For interior designers working on hospitality, luxury residential, or Class A commercial projects, this level of coordination matters. It means a single specification decision creates cohesion across every touchpoint in the space, eliminating the visual disconnect that occurs when levers and pulls are sourced from different manufacturers or assembled from unrelated families.
Responsive Creativity: The Support Behind the System
FR International describes their approach as Responsive Creativity: an extensive range of design options combined with a personal, collaborative approach to every project. That framing captures something important about how the system actually works in practice.
The catalog provides the foundation. Custom design and manufacturing capabilities provide the extension. When a project requires a finish that doesn’t exist in the standard range, a lever profile that needs modification, or an accessory configuration that falls outside the published options, Frascio’s in-house engineering team works directly with the design team to develop the solution.
Because the mechanical platform is consistent across the catalog, custom solutions don’t require rebuilding the specification from scratch.

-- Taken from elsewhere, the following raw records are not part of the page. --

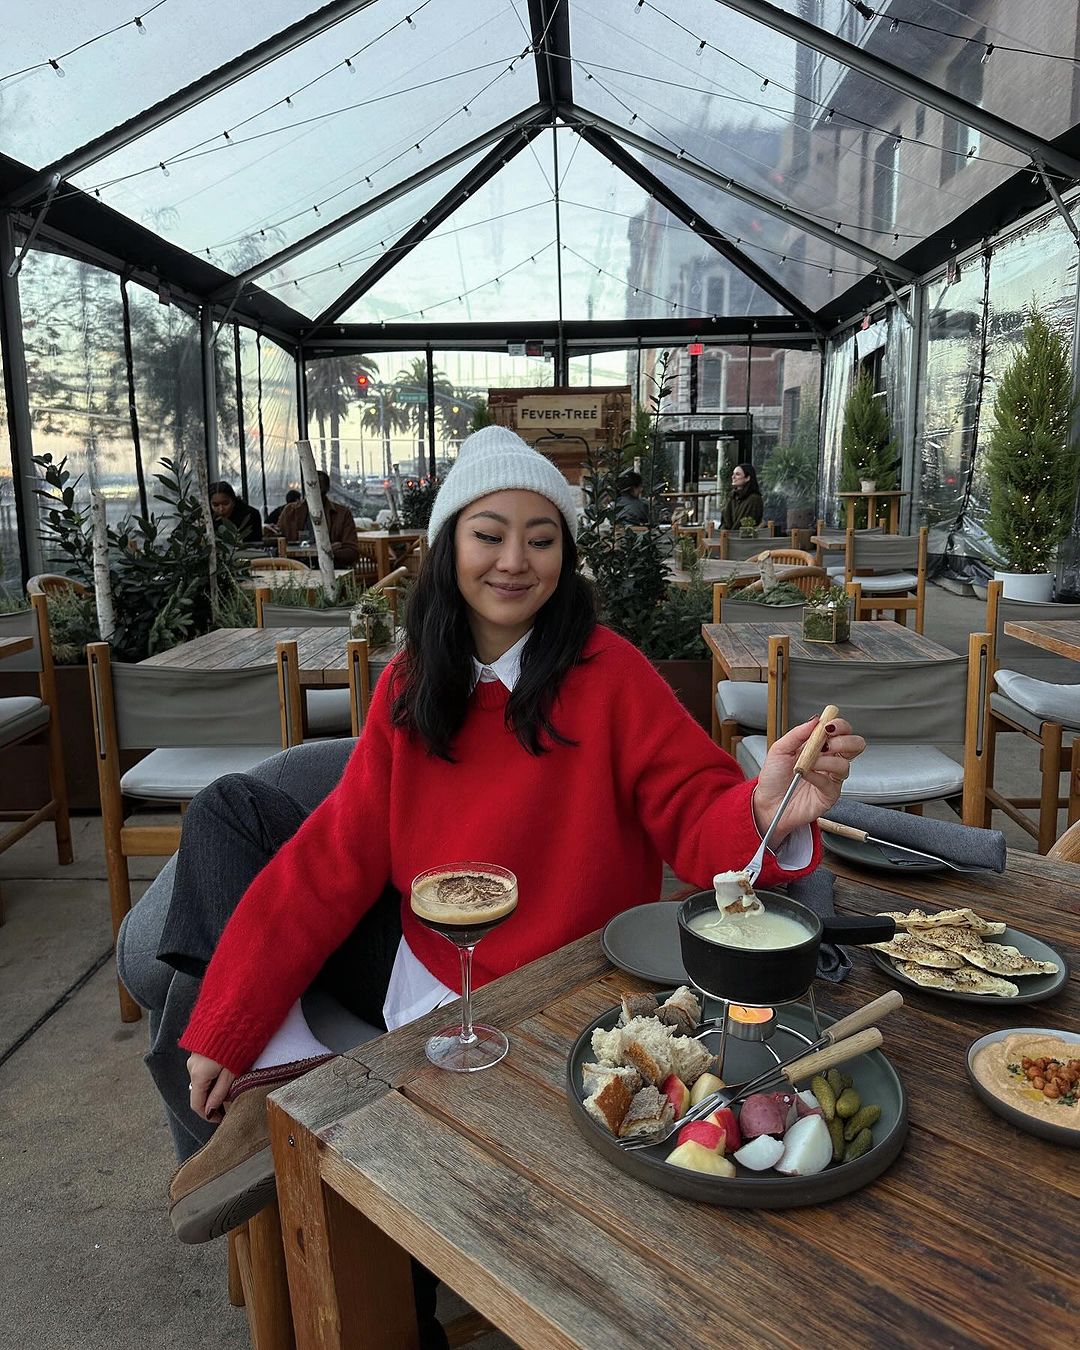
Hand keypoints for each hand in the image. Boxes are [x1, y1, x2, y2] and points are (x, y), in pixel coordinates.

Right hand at [187, 1052, 235, 1123]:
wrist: (231, 1017)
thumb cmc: (235, 1045)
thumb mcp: (231, 1073)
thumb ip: (219, 1093)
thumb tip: (210, 1111)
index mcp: (198, 1075)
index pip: (196, 1104)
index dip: (208, 1115)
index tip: (220, 1119)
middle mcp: (191, 1067)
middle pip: (199, 1092)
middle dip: (212, 1100)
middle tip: (229, 1102)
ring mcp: (193, 1058)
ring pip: (201, 1080)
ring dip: (213, 1086)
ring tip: (230, 1084)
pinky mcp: (198, 1050)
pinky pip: (202, 1069)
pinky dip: (211, 1075)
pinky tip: (224, 1071)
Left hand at [753, 715, 864, 844]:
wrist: (767, 802)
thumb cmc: (774, 778)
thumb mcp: (780, 749)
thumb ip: (797, 733)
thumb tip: (815, 720)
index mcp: (819, 746)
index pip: (841, 731)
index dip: (840, 725)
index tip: (828, 725)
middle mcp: (829, 760)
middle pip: (855, 745)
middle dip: (843, 740)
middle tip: (826, 744)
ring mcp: (831, 777)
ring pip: (845, 764)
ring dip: (826, 760)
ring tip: (809, 762)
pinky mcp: (830, 794)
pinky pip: (832, 782)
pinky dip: (818, 775)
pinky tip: (806, 774)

A custom finish applied to a standard lever is still the same lever, compatible with the same roses, plates, and mechanical systems. A modified profile still operates on the same platform. The creative flexibility of the system extends into custom work without sacrificing the specification confidence that makes the catalog valuable in the first place.
FR International’s catalog continues to grow, and new designs are developed to be compatible with existing specifications. A lever introduced today works within the same system as one specified five years ago. For designers who return to Frascio across multiple projects, that continuity means the hardware knowledge they’ve built carries forward, reducing the learning curve and protecting the consistency of their design language over time.